* WYBRANY FRAGMENT
- - - - -

Pogorszyły się wyniki największych banków, lepiej jest w sektorze ropy i gazu, ale ogólny obraz nie jest optymistyczny.

Spółki z Wall Street publikują wyniki za III kw. 2022 r. Inwestorzy z uwagą wypatrują wszelkich sugestii i prognoz zarządów.
Michał Krajczewski, kierownik zespołu doradztwa inwestycyjnego w BM BNP Paribas, mówi, że początek sezonu wyników można ocenić jako lekko rozczarowujący. Zgodnie z danymi FactSet z końca ubiegłego tygodnia dla 7 proc. spółek z indeksu S&P500, które podały już rezultaty, 69 proc. przekroczyło oczekiwania rynkowe na poziomie zysku na akcje. - Jest to poniżej pięcioletniej średniej w wysokości 77 proc. Warto przy tym zwrócić uwagę, iż porównujemy tu wyniki do średniej prognoz rynkowych, która była w ostatnich miesiącach wyraźnie obniżana. Obecnie inwestorzy oczekują wzrostu wyników o 1,6 proc. rok do roku w III kw., w porównaniu z dynamiką +2,8 proc., która była oczekiwana pod koniec września - mówi Krajczewski.

- - - - -

* DOSTARCZONE WIERSZE
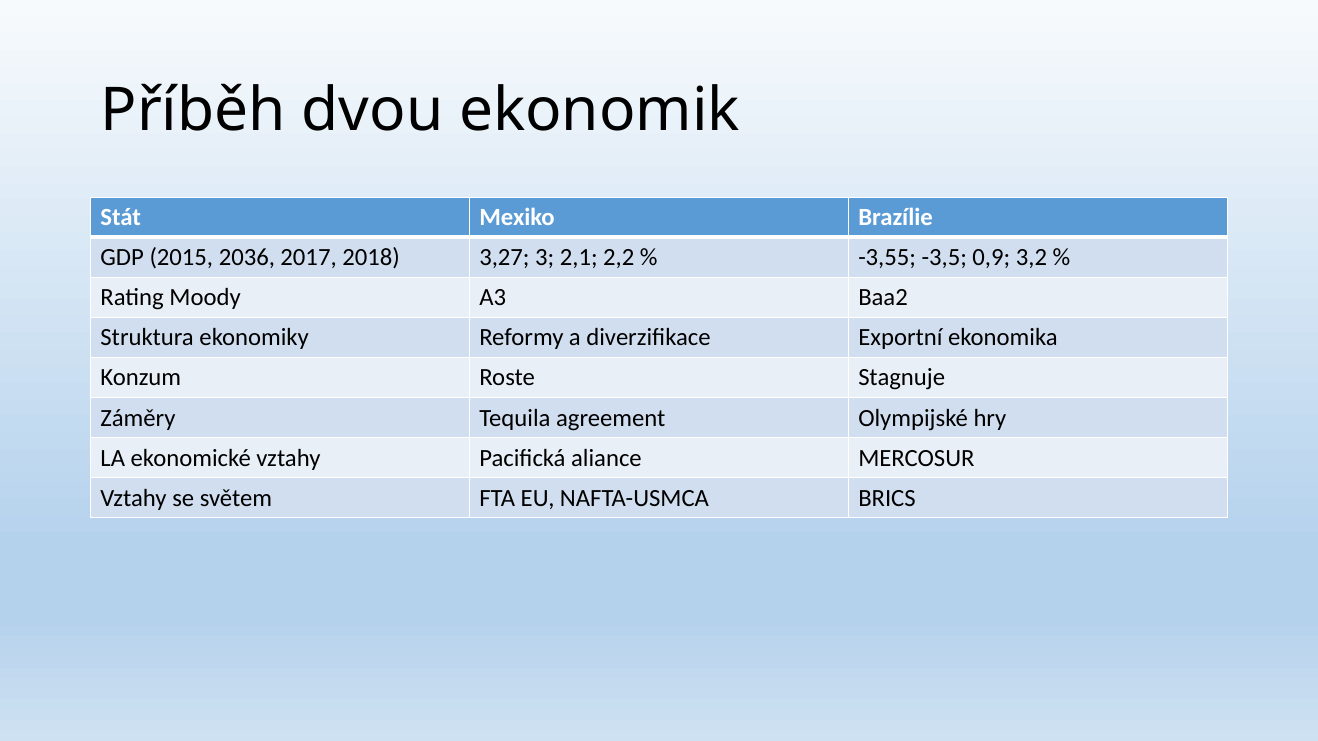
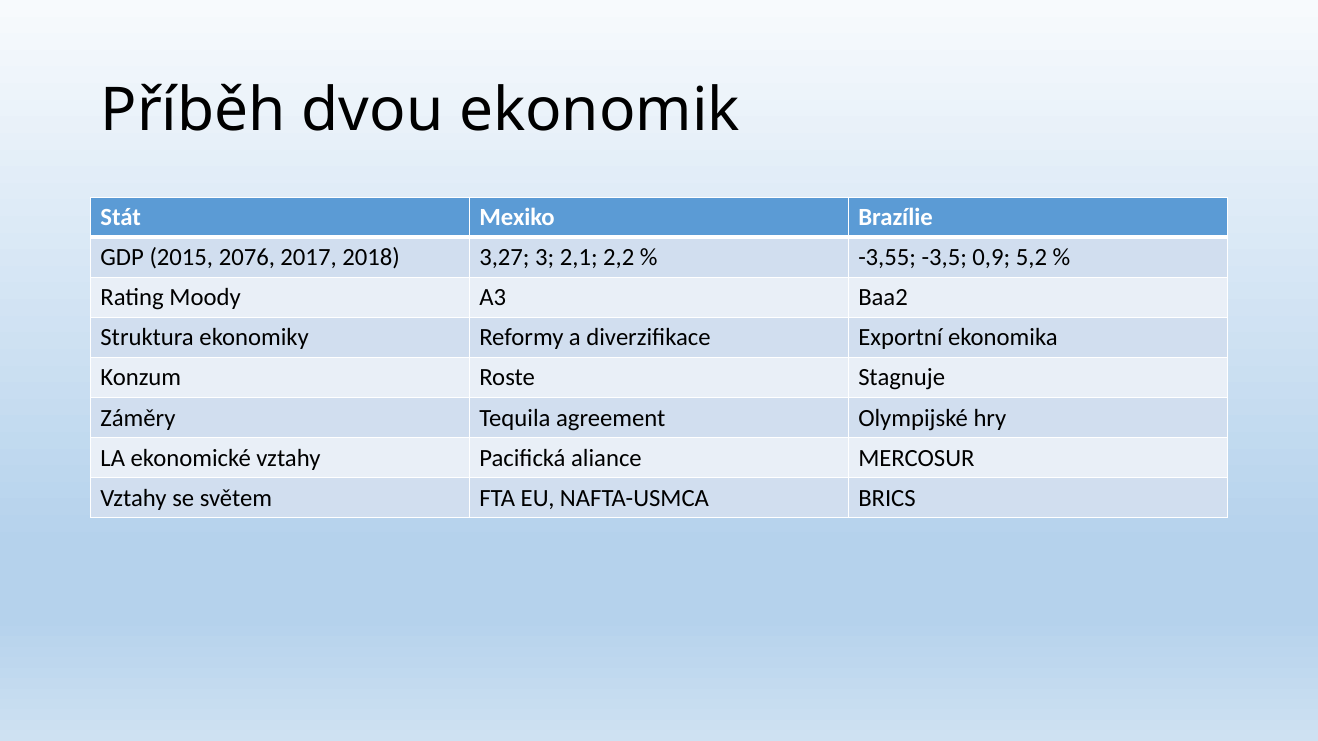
2036: 2036 -> 2076
3,2: 3,2 -> 5,2
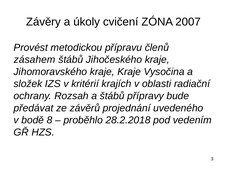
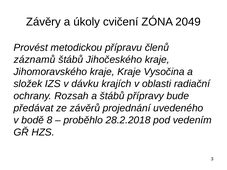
2007: 2007 -> 2049
zásahem: zásahem -> záznamů
kritérií: kritérií -> dávku
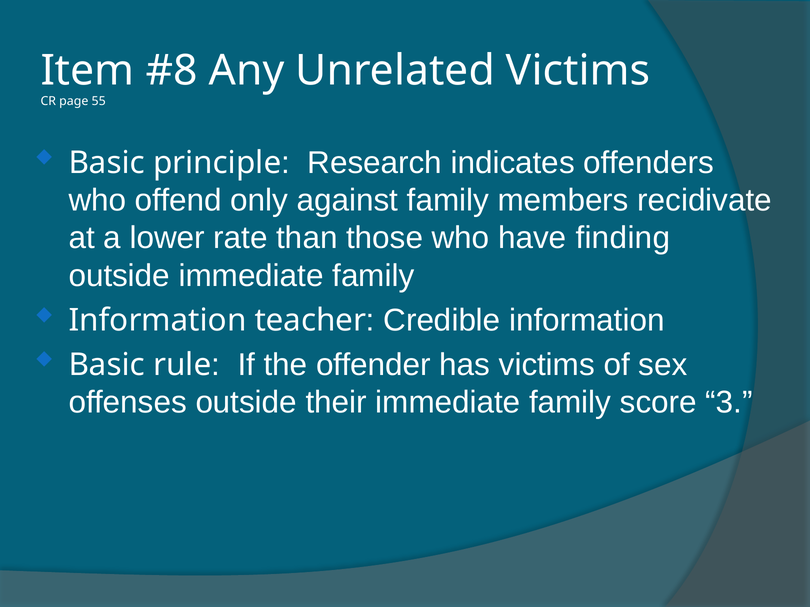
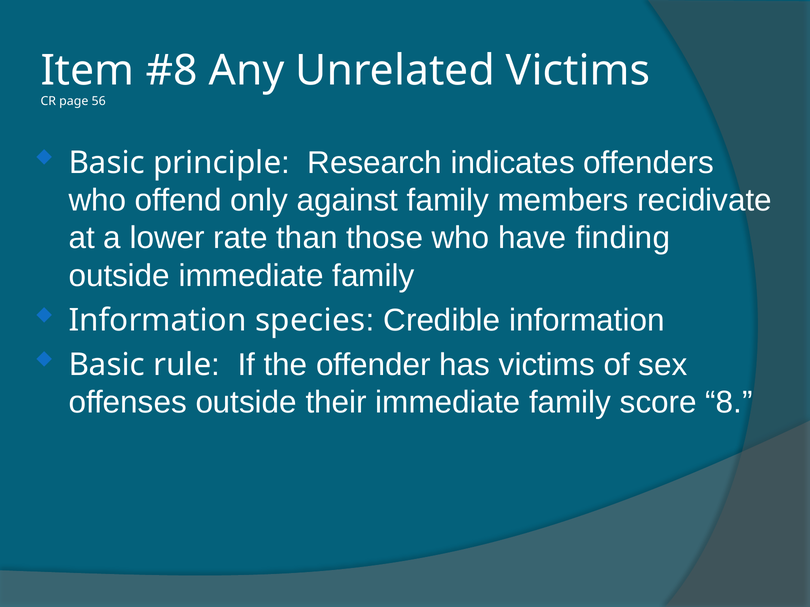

- - - - -

* LISTA ZADAŃ
1. Odpowiedz na pytania do tekstu o wynikach spółek z Wall Street:
(a) Za który kwartał spółki publikują wyniki?
(b) Jaki odsetek spółek, które podały już rezultaty, przekroczył według danych FactSet oczekiwania rynkowe co do zysku na akcje?
(c) Jakiego wzrostu wyników rok do roku w III kw. oczekują obecnie inwestorzy?
2. Kontynuuj tekst o wynikach spółek z Wall Street od miejsca, w którym się urywa.

* WYNIKI ZADAŃ
1.
(a) Za III kw. 2022 r.
(b) 69 proc.
(c) 1,6 proc.

2.
Gdzie gorzej, gdzie lepiej?

Raporty opublikowały już m.in. największe banki w Stanach Zjednoczonych. JPMorgan Chase, Morgan Stanley, Citigroup czy Wells Fargo wykazały spadek zysku rok do roku. Z jednej strony pozytywnie na wyniki pożyczkodawców oddziaływał wzrost stóp procentowych, jednak mniejsze dochody z bankowości inwestycyjnej, a także spodziewane spowolnienie gospodarcze ciążyło zyskom. Pożyczkodawcy odkładają więcej pieniędzy, przygotowując się na skutki potencjalnej recesji. JPMorgan zawiązał 808 mln dol. rezerw, Citi 370 mln dol., a Wells Fargo 385 mln dol.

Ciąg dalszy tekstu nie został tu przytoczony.